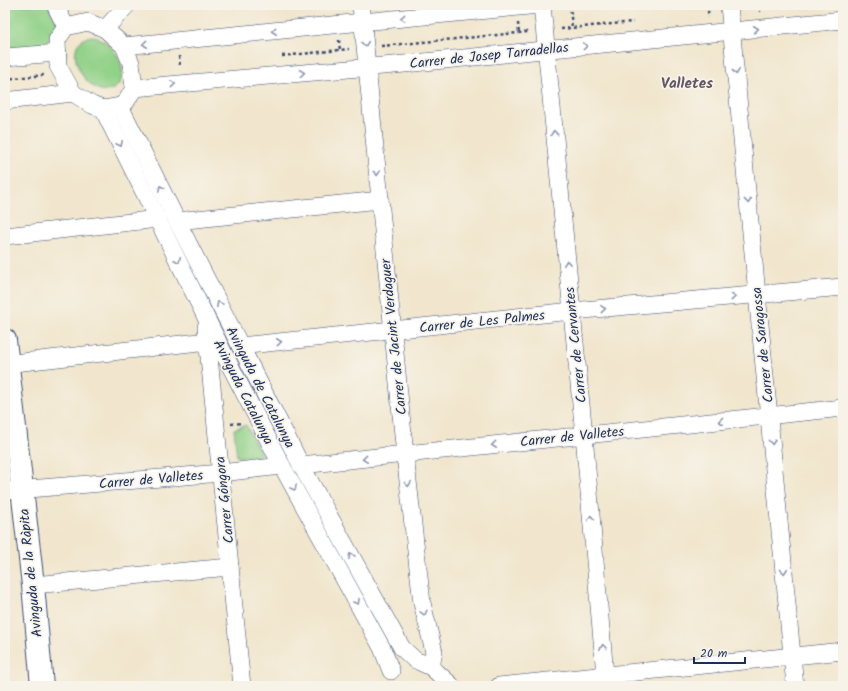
<svg xmlns="http://www.w3.org/2000/svg" width="848" height="691" viewBox="0 0 848 691" font-family="Kalam,sans-serif">
  <rect width="100%" height="100%" fill="#f7f3e8"/>
  <filter id="ink" filterUnits="userSpaceOnUse"><feTurbulence type="fractalNoise" baseFrequency=".025" numOctaves="2"/><feDisplacementMap in="SourceGraphic" scale="8" xChannelSelector="R" yChannelSelector="G"/><feConvolveMatrix kernelMatrix="1 2 1 2 8 2 1 2 1" color-interpolation-filters="sRGB"/></filter>
  <filter id="wash" filterUnits="userSpaceOnUse"><feTurbulence type="fractalNoise" baseFrequency=".012" numOctaves="4" result="noise"/><feDisplacementMap in="SourceGraphic" scale="16" xChannelSelector="R" yChannelSelector="G"/><feGaussianBlur stdDeviation="0.9" result="paint"/><feColorMatrix in="noise" values="0 0 0 0 0 0 0 0 0 0 0 0 0 0 0 0 0 1.4 0 .05"/><feComposite in="paint" operator="in"/></filter>
  <g filter="url(#wash)">
    <rect width="100%" height="100%" fill="#f1e6cd"/>
    <!-- green -->
    <g fill="#91d188" stroke="#568073">
      <path d="M5,5H48L57,23L45,47L5,49Z"/>
      <path d="M92,36C112,38 136,76 113,89C88,102 55,42 92,36Z"/>
      <path d="M246,425L261,454L259,456L237,457L234,429Z"/>
    </g>
  </g>
  <g filter="url(#ink)">
    <g fill="none" stroke-linecap="round" stroke-linejoin="round">
      <defs>
        <g id="street">
          <path d="M55,5L66,27"/>
          <path d="M361,5L405,455L422,603L434,652L431,667"/>
          <path d="M542,5L584,435L606,686"/>
          <path d="M729,5L795,686"/>
          <path d="M88,22L105,29L124,46L131,63L134,88L126,102L120,106L103,109L92,105L73,93L58,66L57,40L66,27Z"/>
          <path d="M105,29L127,5"/>
          <path d="M124,46L362,22L540,5"/>
          <path d="M5,57L58,53"/>
          <path d="M134,88L394,65L843,20"/>
          <path d="M5,101L73,93"/>
          <path d="M120,106L177,221L301,465L402,648L415,660"/>
          <path d="M103,109L222,350L282,466L382,648L391,671"/>
          <path d="M177,221L380,200"/>
          <path d="M5,236L158,219"/>
          <path d="M206,327L242,686"/>
          <path d="M240,346L572,311L843,287"/>
          <path d="M5,364L217,340"/>
          <path d="M301,465L843,408"/>
          <path d="M5,491L221,473L282,466"/>
          <path d="M33,585L230,567"/>
          <path d="M420,662L431,667L452,686"/>
          <path d="M499,686L843,651"/>
        </g>
        <path id="secondary" d="M5,340L33,585L42,686"/>
      </defs>
      <!-- street casing -->
      <use href="#street" stroke="#3b4a6f" stroke-width="18"/>
      <!-- secondary casing -->
      <use href="#secondary" stroke="#3b4a6f" stroke-width="24"/>
      <!-- path -->
      <g stroke="#3b4a6f" stroke-width="2.5" stroke-dasharray="3 3" stroke-linecap="butt">
        <path d="M570,5L572,29"/>
        <path d="M707,5L709,17"/>
        <path d="M760,5V12"/>
        <path d="M518,23L519,34"/>
        <path d="M561,29L633,22"/>
        <path d="M339,40L340,51"/>
        <path d="M381,46L528,32"/>
        <path d="M179,56L180,67"/>
        <path d="M282,56L349,49"/>
        <path d="M5,79L44,75"/>
        <path d="M231,424L242,423"/>
      </g>
      <!-- street -->
      <use href="#street" stroke="#fff" stroke-width="17"/>
      <!-- secondary -->
      <use href="#secondary" stroke="#fff" stroke-width="22"/>
    </g>
    <!-- one-way arrows -->
    <defs><path id="oneway-chevron" d="M-2-3.5L2.5 0L-2 3.5" fill="none" stroke-width="1.6" stroke-linecap="round" stroke-linejoin="round"/></defs>
    <g stroke="#8d97ae">
      <use href="#oneway-chevron" transform="translate(403 18) rotate(175)"/>
      <use href="#oneway-chevron" transform="translate(756 29) rotate(-6)"/>
      <use href="#oneway-chevron" transform="translate(274 31) rotate(174)"/>
      <use href="#oneway-chevron" transform="translate(145 44) rotate(174)"/>
      <use href="#oneway-chevron" transform="translate(365 44) rotate(84)"/>
      <use href="#oneway-chevron" transform="translate(585 46) rotate(-6)"/>
      <use href="#oneway-chevron" transform="translate(736 72) rotate(84)"/>
      <use href="#oneway-chevron" transform="translate(302 73) rotate(-5)"/>
      <use href="#oneway-chevron" transform="translate(173 84) rotate(-5)"/>
      <use href="#oneway-chevron" transform="translate(554 133) rotate(-96)"/>
      <use href="#oneway-chevron" transform="translate(120 144) rotate(64)"/>
      <use href="#oneway-chevron" transform="translate(377 173) rotate(84)"/>
      <use href="#oneway-chevron" transform="translate(161 188) rotate(-116)"/>
      <use href="#oneway-chevron" transform="translate(748 201) rotate(84)"/>
      <use href="#oneway-chevron" transform="translate(178 260) rotate(64)"/>
      <use href="#oneway-chevron" transform="translate(567 263) rotate(-96)"/>
      <use href="#oneway-chevron" transform="translate(733 297) rotate(-5)"/>
      <use href="#oneway-chevron" transform="translate(219 304) rotate(-117)"/>
      <use href="#oneway-chevron" transform="translate(603 309) rotate(-5)"/>
      <use href="#oneway-chevron" transform="translate(279 342) rotate(-6)"/>
      <use href="#oneway-chevron" transform="translate(721 421) rotate(174)"/>
      <use href="#oneway-chevron" transform="translate(772 442) rotate(85)"/>
      <use href="#oneway-chevron" transform="translate(494 445) rotate(174)"/>
      <use href="#oneway-chevron" transform="translate(365 459) rotate(174)"/>
      <use href="#oneway-chevron" transform="translate(408 484) rotate(84)"/>
      <use href="#oneway-chevron" transform="translate(294 488) rotate(61)"/>
      <use href="#oneway-chevron" transform="translate(591 518) rotate(-95)"/>
      <use href="#oneway-chevron" transform="translate(351 556) rotate(-119)"/>
      <use href="#oneway-chevron" transform="translate(784 571) rotate(85)"/>
      <use href="#oneway-chevron" transform="translate(357 602) rotate(61)"/>
      <use href="#oneway-chevron" transform="translate(424 613) rotate(76)"/>
      <use href="#oneway-chevron" transform="translate(603 647) rotate(-95)"/>
    </g>
  </g>
  <g text-anchor="middle" stroke-width="3.5" stroke-linejoin="round" paint-order="stroke">
    <!-- street labels -->
    <g font-size="14" fill="#1b2f5e" stroke="#f7f3e8">
      <text transform="translate(489 55) rotate(-6)" y="5">Carrer de Josep Tarradellas</text>
      <text transform="translate(482 321) rotate(-6)" y="5">Carrer de Les Palmes</text>
      <text transform="translate(393 337) rotate(-96)" y="5">Carrer de Jacint Verdaguer</text>
      <text transform="translate(575 345) rotate(-96)" y="5">Carrer de Cervantes</text>
      <text transform="translate(762 345) rotate(-96)" y="5">Carrer de Saragossa</text>
      <text transform="translate(261 387) rotate(63)" y="5">Avinguda de Catalunya</text>
      <text transform="translate(244 392) rotate(63)" y="5">Avinguda Catalunya</text>
      <text transform="translate(572 436) rotate(-6)" y="5">Carrer de Valletes</text>
      <text transform="translate(151 479) rotate(-5)" y="5">Carrer de Valletes</text>
      <text transform="translate(224 500) rotate(-96)" y="5">Carrer Góngora</text>
      <text transform="translate(30 573) rotate(-96)" y="5">Avinguda de la Ràpita</text>
    </g>
    <!-- neighbourhood labels -->
    <g font-size="15" font-weight="bold" fill="#655766" stroke="#f7f3e8">
      <text x="687" y="88">Valletes</text>
    </g>
  </g>
  <!-- margin -->
  <rect width="848" height="691" fill="none" stroke="#f7f3e8" stroke-width="20"/>
  <!-- scale -->
  <path d="M694 657v6h51v-6" fill="none" stroke="#1b2f5e" stroke-width="2"/>
  <text x="700" y="657" font-size="12" fill="#1b2f5e" stroke="#f7f3e8" stroke-width="3" paint-order="stroke">20 m</text>
</svg>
§
Work instructions —
For every line above that has "size" in it, copy the line.

Exercise result —
    <g font-size="14" fill="#1b2f5e" stroke="#f7f3e8">
    <g font-size="15" font-weight="bold" fill="#655766" stroke="#f7f3e8">
  <text x="700" y="657" font-size="12" fill="#1b2f5e" stroke="#f7f3e8" stroke-width="3" paint-order="stroke">20 m</text>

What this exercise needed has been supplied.